While I am talking about bugs in Extended Events, there is another important one that has already been fixed in CU#1 that can affect whether or not data for the deadlock graph is actually collected and retained or not. If you run the above query and get a number of blank rows, then you will need to apply Cumulative Update #1 to your SQL Server 2008 instance. This bug is listed as SQL Hotfix #50003460 FIX: Extended Events session produces an empty value for data captured for certain actions and is included in the cumulative update.

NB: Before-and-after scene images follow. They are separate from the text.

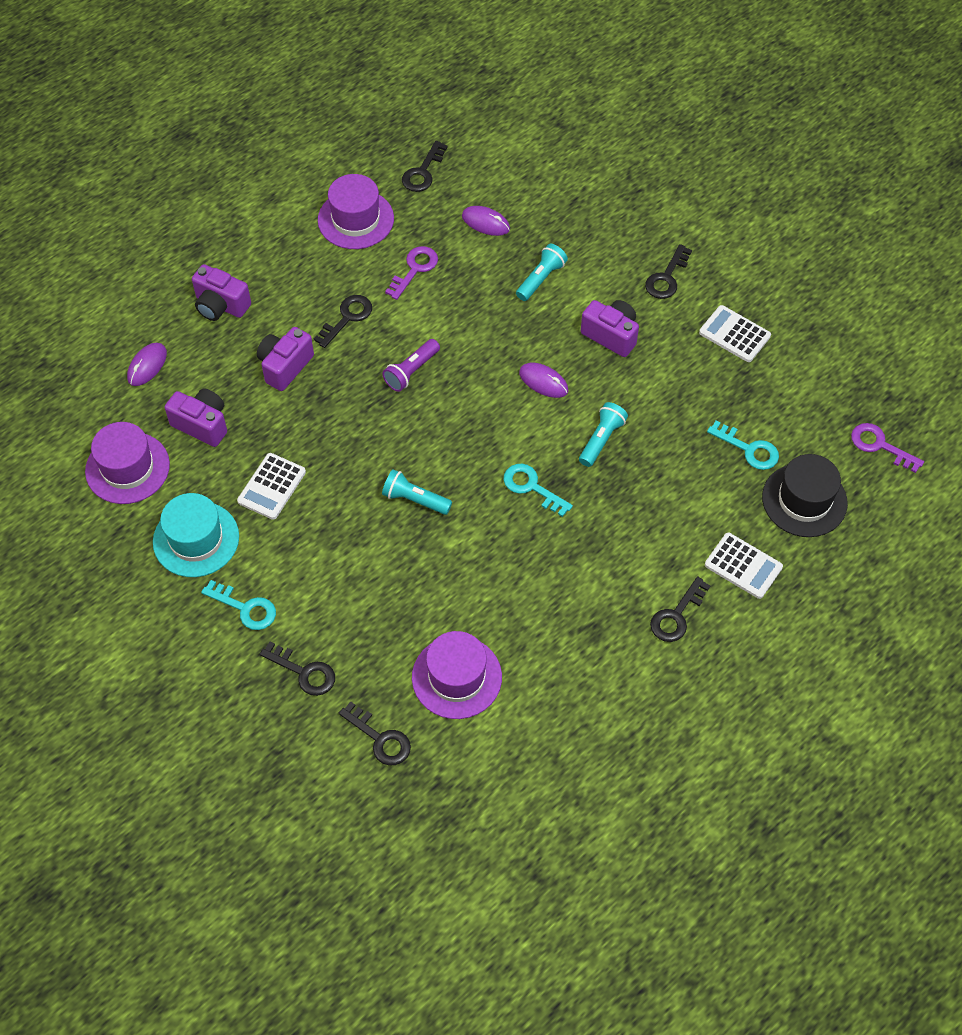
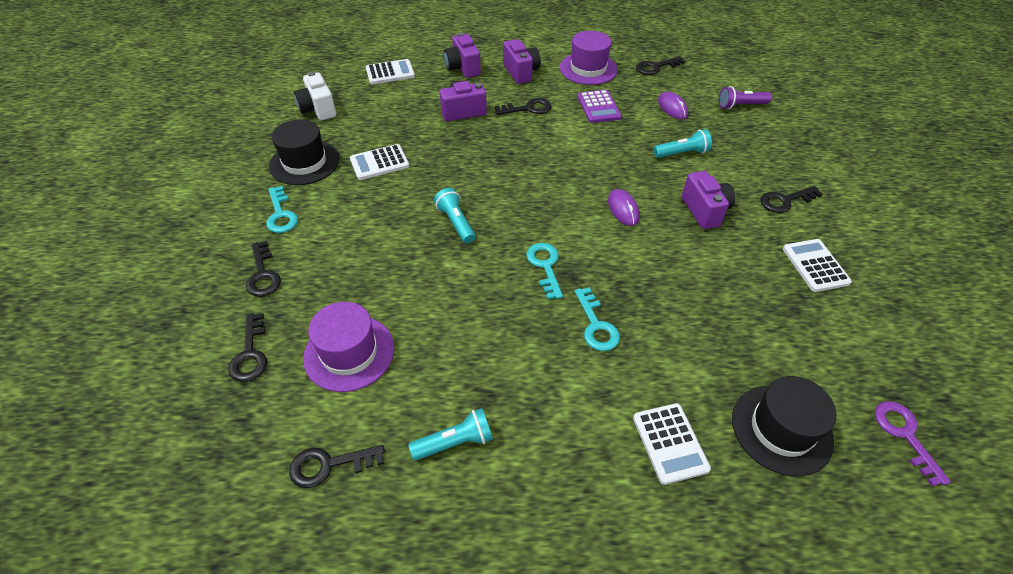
camera: 40 degrees right, 10 degrees down
(127, 468) = (318, 109): purple hat -> white camera
(147, 366) = (390, 73): purple mouse -> white calculator
(196, 539) = (304, 162): turquoise hat -> black hat
(202, 424) = (382, 112): purple camera -> purple camera (521, 72)
(411, 371) = (536, 154): purple flashlight -> purple flashlight (740, 105)
(415, 269) = (598, 107): purple key -> purple calculator
(601, 439) = (632, 269): turquoise flashlight -> turquoise flashlight (455, 442)
(676, 615) = (568, 439): black key -> black key (329, 465)
(749, 449) = (758, 353): turquoise key -> turquoise key (596, 325)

To get around the invalid XML problem, perform an inline replace before casting to XML as follows:
select CAST( REPLACE( REPLACE(XEventData.XEvent.value('(data/value)[1]', 'varchar(max)'), '<victim-list>', '<deadlock><victim-list>'), '<process-list>','</victim-list><process-list>') as xml) as DeadlockGraph FROM (select CAST(target_data as xml) as TargetData from sys.dm_xe_session_targets st join sys.dm_xe_sessions s on s.address = st.event_session_address where name = 'system_health') AS Data CROSS APPLY TargetData.nodes ('//RingBufferTarget/event') AS XEventData (XEvent) where XEventData.XEvent.value('@name', 'varchar(4000)') = 'xml_deadlock_report'
From here, you can click on each XML graph and have it open expanded as a XML document in Management Studio. However, unlike the deadlock graph that is generated by SQL Trace, you can't save this XML document as a .XDL file and open it graphically in Management Studio. The reason for this is because the Extended Events Deadlock Graph is a new XML schema and format that differs from the one that is being output by SQL Trace and the Trace Flags for backwards compatibility. The new deadlock graph output will display multiple victims which was a short coming in the old format, so it is necessary to actually be able to read the deadlock graph if you plan to use the information generated by Extended Events for troubleshooting deadlocks.
For further information on how to do read the deadlock graph output, read Bart Duncan's blog posts on the subject. If you need further help, you can always post the graph output in the Administering Forum and one of the members here will be able to assist you with understanding the information contained in the graph.
Further information about the default system_health session can be found on the CSS Team blog.